For these reasons, a diachronic analysis of narrative forms is not a futile
gesture towards a traditional, humanistic worldview; it is a perfectly
legitimate investigation of texts over a period of time during which
formal and interpretative conventions will have changed. Only on the
basis of mapping these changes can one begin to ask why interpretations
sometimes come to veer from one extreme to the other, as in the case of
The Vicar of Wakefield. It would indeed be highly interesting to know
which earlier text first lent itself to a reading as unreliable narration
both historically and anachronistically (as The Vicar). Sidney’s Arcadia
certainly did not, nor, I presume, did Piers Plowman. Which takes us to
the point that not every text can be read as unreliable narration, just as
not every passage in a novel can be interpreted as free indirect
discourse.
To apply this to the issue of voice. Language is a tissue of echoes, and
every text constructs its unique combination of earlier discourses. But
these “voices” are not manifestations of narratological “voice” (pace
Richard Aczel); they are not part of story-related realizations of
expressivity. George Garrett’s voices tease us precisely because they are
highly charged with expressivity but fail to mark clearly the source of
that expressivity. Yet the attempt to find a source for utterances—an
710 new literary history

attempt that is part of a reading strategy and not an essentialist project


at all—must not be confused with logocentrism: constructivist poetics
becomes necessary precisely at the point where writing predominates
and an interpretation of meaning effects needs to be resorted to. The
origins of voices posited by narratology are such meaning effects.

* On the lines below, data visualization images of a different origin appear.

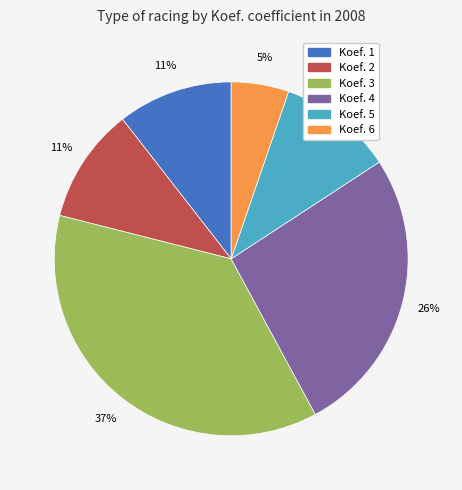

To the nearest percent, what is the difference between the largest and smallest slice percentages?

32%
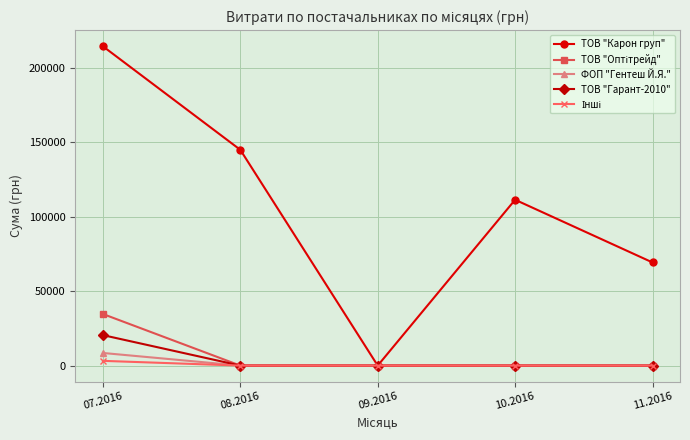

What is the difference between the highest and lowest values at 10.2016?

111346.2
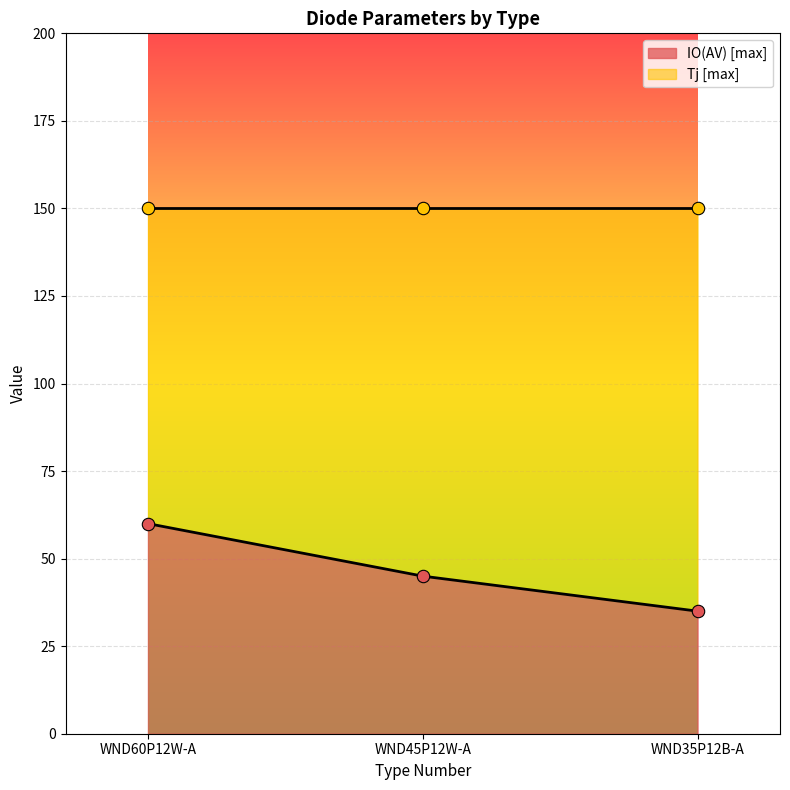

What is the change in value from WND60P12W-A to WND45P12W-A?

-15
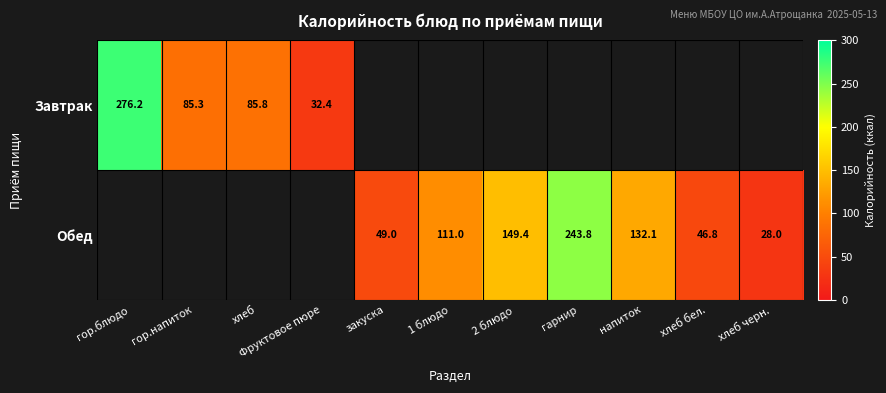

The Завтрак series shows 17.7 at Фруктовое пюре. True or false?

False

It is here that deconstructionists and cognitivists really part company;
in the clash between an empirical reliance on data, for instance, markers
of expressivity (even if these are then interpreted in ambivalent ways),
and an attitude of “anything goes” or panta rhei. The latter attitude tends
to have the awkward consequence of being true but not very helpful in
a given situation, whereas the former may not quite meet the standards
of rigorous philosophical enquiry. But what the heck, it works!